Estos y otros guiños, estupendo ese final tan parecido a La ventana indiscreta (Alfred Hitchcock, 1954), nos hacen paladear la película como el amargo y por momentos obsceno filme que es. Todo además muy bien empaquetado y fielmente adaptado por Ozon, que convierte igualmente la labor de casting de Leila Fournier y Sarah Teper en altamente meritoria. De un mismo modo el proceso de degradación de Germain no sería igual sin las labores a este respecto de Pascaline Chavanne en vestuario y Marie-Anne Hum y Gill Robillard en el departamento de maquillaje. La fotografía de Jérôme Alméras resulta tenue en la oscuridad de lo depravado —es curioso como a Ernst Umhauer, actor que interpreta a Claude, le costó volver a encontrar trabajo en el cine— y funcional y acorde al intrépido montaje de Laure Gardette, en el resto de los momentos. Hay elipsis que funcionan a la perfección de la misma manera en que se abre o se cierra la puerta de una habitación. Además de los actores citados, el rol de una irreconocible Emmanuelle Seigner, musa y mujer de Roman Polanski, y que aquí interpreta a una estilizada Esther, resulta muy valorable igualmente.

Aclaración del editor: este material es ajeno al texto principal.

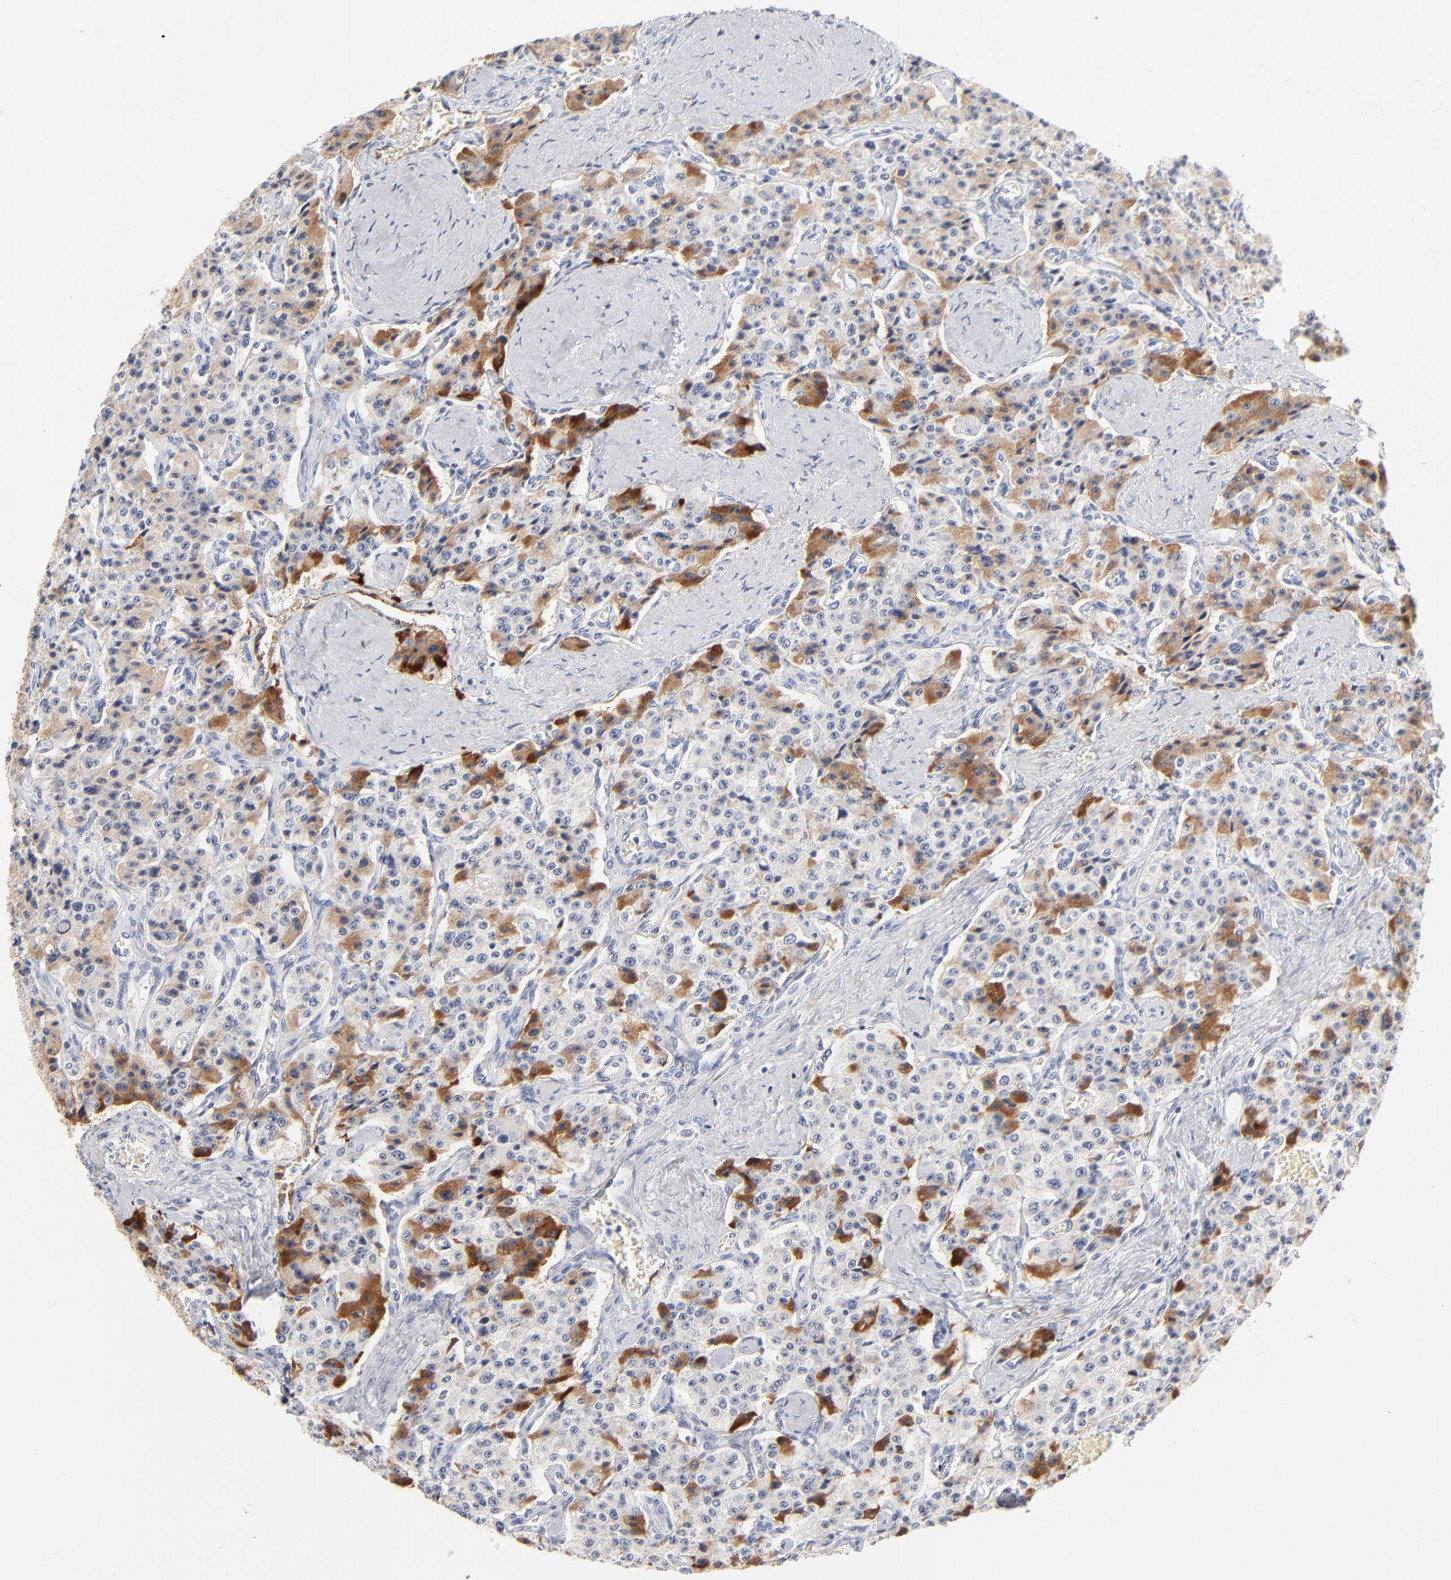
{"staining": {"intensity": "moderate", "quantity": "<25%", "location": "cytoplasmic/membranous"}, "tissue": "carcinoid", "cell_type": "Tumor cells", "image_type": "cancer", "snomed": [{"axis": "morphology", "description": "Carcinoid, malignant, NOS"}, {"axis": "topography", "description": "Small intestine"}], "caption": "This image displays malignant carcinoid stained with IHC to label a protein in brown. The cytoplasmic/membranous of tumor cells show moderate positivity for the protein. Nuclei are counter-stained blue.", "gene": "APOH", "patient": {"sex": "male", "age": 52}}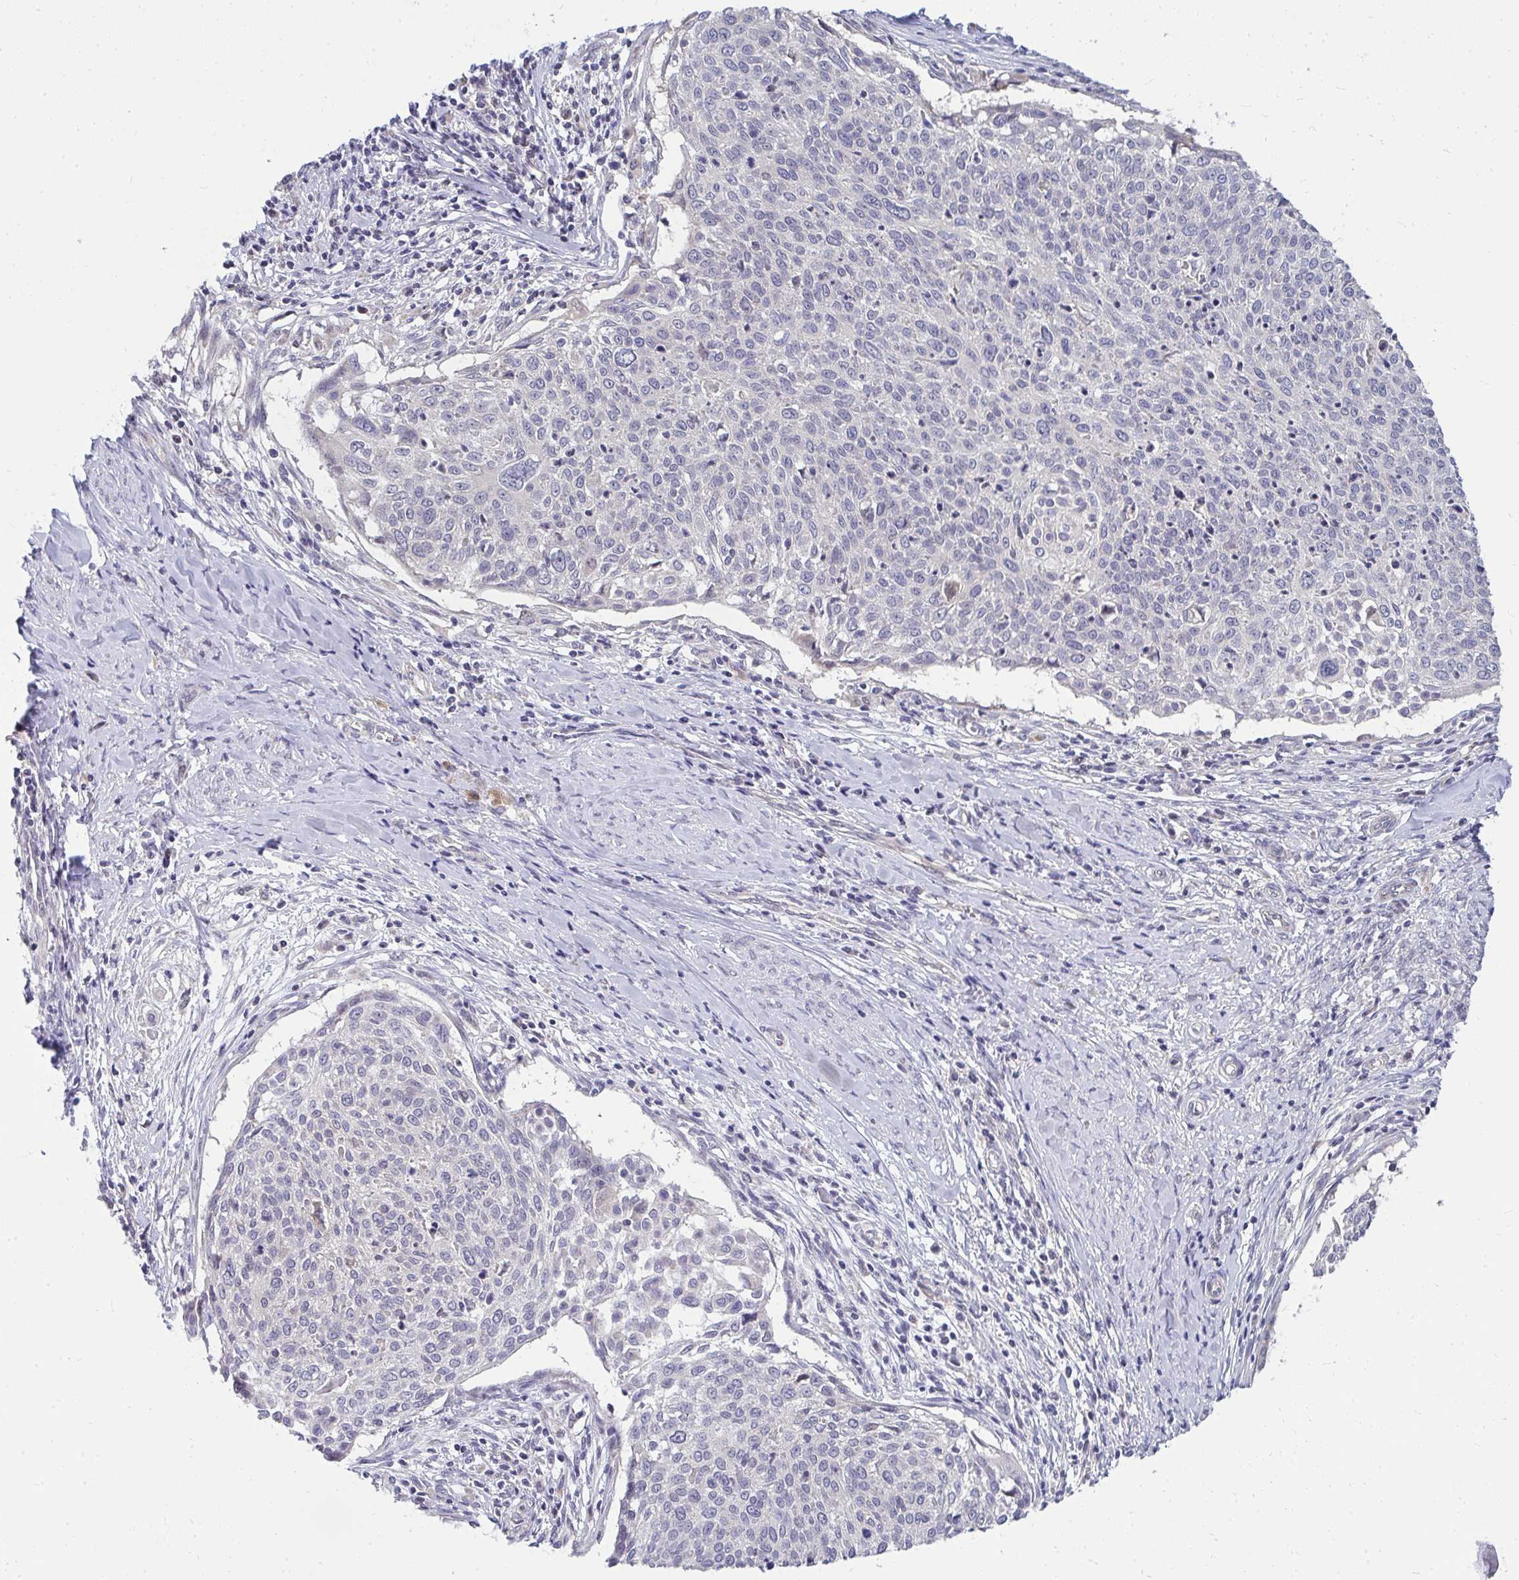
{"staining": {"intensity": "negative", "quantity": "none", "location": "none"}, "tissue": "cervical cancer", "cell_type": "Tumor cells", "image_type": "cancer", "snomed": [{"axis": "morphology", "description": "Squamous cell carcinoma, NOS"}, {"axis": "topography", "description": "Cervix"}], "caption": "Immunohistochemistry histopathology image of neoplastic tissue: human cervical cancer (squamous cell carcinoma) stained with DAB (3,3'-diaminobenzidine) reveals no significant protein positivity in tumor cells. (DAB immunohistochemistry (IHC) with hematoxylin counter stain).", "gene": "MROH8", "patient": {"sex": "female", "age": 49}}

Galardonada con la Concha de Oro el 2012 en el Festival de San Sebastián a mejor película y guion, crítica y público se dieron la mano a la hora de cosechar hasta un premio FIPRESCI en Toronto, seis nominaciones en los César, etc. La película no solo tiene este acabado tan preciso y fantástico, sino que hace acordarnos de ese libro de Capote del que hablábamos en un principio, en tanto en cuanto también contiene ese Ataúdes tallados a mano, que nos llevó a tantos y tantos lectores a su novela cumbre A sangre fría, donde el escritor vivió en tal sombra de dudas que su identificación con los dos criminales le pasó una terrible y horrible factura. La circunstancia de que tanto Ozon, como Mayorga y Capote sepan adelantar a sus personajes hacia su destino, tan paso a paso, y con la carpintería en las historias tan precisa y capaz de adelantarse a las expectativas del espectador, les emparenta secretamente con una especie de club secreto de espectadores y lectores a los que gusta el trabajo bien hecho.